**EXERCISE OBJECTIVE**
Type out the data again, word for word and in full.

**RECORDS PROVIDED**
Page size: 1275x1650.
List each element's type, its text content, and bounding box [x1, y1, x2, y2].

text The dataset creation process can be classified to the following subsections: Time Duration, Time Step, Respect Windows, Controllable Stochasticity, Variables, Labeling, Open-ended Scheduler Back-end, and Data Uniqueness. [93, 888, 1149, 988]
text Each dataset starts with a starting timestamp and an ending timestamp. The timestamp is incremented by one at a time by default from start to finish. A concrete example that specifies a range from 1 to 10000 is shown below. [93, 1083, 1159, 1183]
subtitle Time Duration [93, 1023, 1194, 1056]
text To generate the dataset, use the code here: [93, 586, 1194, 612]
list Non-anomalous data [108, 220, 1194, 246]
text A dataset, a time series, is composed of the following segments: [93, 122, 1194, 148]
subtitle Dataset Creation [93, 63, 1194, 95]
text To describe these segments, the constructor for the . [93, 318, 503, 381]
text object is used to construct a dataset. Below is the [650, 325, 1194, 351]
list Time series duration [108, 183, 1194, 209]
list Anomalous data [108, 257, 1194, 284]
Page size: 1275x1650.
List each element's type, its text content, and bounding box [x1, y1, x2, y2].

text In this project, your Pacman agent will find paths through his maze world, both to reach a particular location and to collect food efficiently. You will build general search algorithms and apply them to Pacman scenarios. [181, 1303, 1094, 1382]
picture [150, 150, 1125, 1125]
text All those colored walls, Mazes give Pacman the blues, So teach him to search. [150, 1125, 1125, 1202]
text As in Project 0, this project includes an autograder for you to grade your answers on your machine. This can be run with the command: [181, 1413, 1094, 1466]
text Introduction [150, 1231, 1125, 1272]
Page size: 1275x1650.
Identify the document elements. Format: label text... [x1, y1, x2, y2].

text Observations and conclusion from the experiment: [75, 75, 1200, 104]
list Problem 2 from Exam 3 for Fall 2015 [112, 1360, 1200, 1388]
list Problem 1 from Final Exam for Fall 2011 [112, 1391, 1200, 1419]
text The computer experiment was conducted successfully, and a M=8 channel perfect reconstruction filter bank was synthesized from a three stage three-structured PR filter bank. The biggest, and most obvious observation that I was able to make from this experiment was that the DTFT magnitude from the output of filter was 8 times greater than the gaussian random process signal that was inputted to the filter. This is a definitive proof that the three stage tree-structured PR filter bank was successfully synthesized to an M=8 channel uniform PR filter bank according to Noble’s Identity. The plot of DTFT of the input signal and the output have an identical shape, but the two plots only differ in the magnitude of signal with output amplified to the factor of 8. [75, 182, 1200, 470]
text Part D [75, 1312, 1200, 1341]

**RESULT OF THIS EXERCISE**
Page size: 1275x1650.
List each element's type, its text content, and bounding box [x1, y1, x2, y2].

text The dataset creation process can be classified to the following subsections: Time Duration, Time Step, Respect Windows, Controllable Stochasticity, Variables, Labeling, Open-ended Scheduler Back-end, and Data Uniqueness. [93, 888, 1149, 988]
text Each dataset starts with a starting timestamp and an ending timestamp. The timestamp is incremented by one at a time by default from start to finish. A concrete example that specifies a range from 1 to 10000 is shown below. [93, 1083, 1159, 1183]
subtitle Time Duration [93, 1023, 1194, 1056]
text To generate the dataset, use the code here: [93, 586, 1194, 612]
list Non-anomalous data [108, 220, 1194, 246]
text A dataset, a time series, is composed of the following segments: [93, 122, 1194, 148]
subtitle Dataset Creation [93, 63, 1194, 95]
text To describe these segments, the constructor for the . [93, 318, 503, 381]
text object is used to construct a dataset. Below is the [650, 325, 1194, 351]
list Time series duration [108, 183, 1194, 209]
list Anomalous data [108, 257, 1194, 284]
Page size: 1275x1650.
List each element's type, its text content, and bounding box [x1, y1, x2, y2].

text In this project, your Pacman agent will find paths through his maze world, both to reach a particular location and to collect food efficiently. You will build general search algorithms and apply them to Pacman scenarios. [181, 1303, 1094, 1382]
picture [150, 150, 1125, 1125]
text All those colored walls, Mazes give Pacman the blues, So teach him to search. [150, 1125, 1125, 1202]
text As in Project 0, this project includes an autograder for you to grade your answers on your machine. This can be run with the command: [181, 1413, 1094, 1466]
text Introduction [150, 1231, 1125, 1272]
Page size: 1275x1650.
Identify the document elements. Format: label text... [x1, y1, x2, y2].

text Observations and conclusion from the experiment: [75, 75, 1200, 104]
list Problem 2 from Exam 3 for Fall 2015 [112, 1360, 1200, 1388]
list Problem 1 from Final Exam for Fall 2011 [112, 1391, 1200, 1419]
text The computer experiment was conducted successfully, and a M=8 channel perfect reconstruction filter bank was synthesized from a three stage three-structured PR filter bank. The biggest, and most obvious observation that I was able to make from this experiment was that the DTFT magnitude from the output of filter was 8 times greater than the gaussian random process signal that was inputted to the filter. This is a definitive proof that the three stage tree-structured PR filter bank was successfully synthesized to an M=8 channel uniform PR filter bank according to Noble’s Identity. The plot of DTFT of the input signal and the output have an identical shape, but the two plots only differ in the magnitude of signal with output amplified to the factor of 8. [75, 182, 1200, 470]
text Part D [75, 1312, 1200, 1341]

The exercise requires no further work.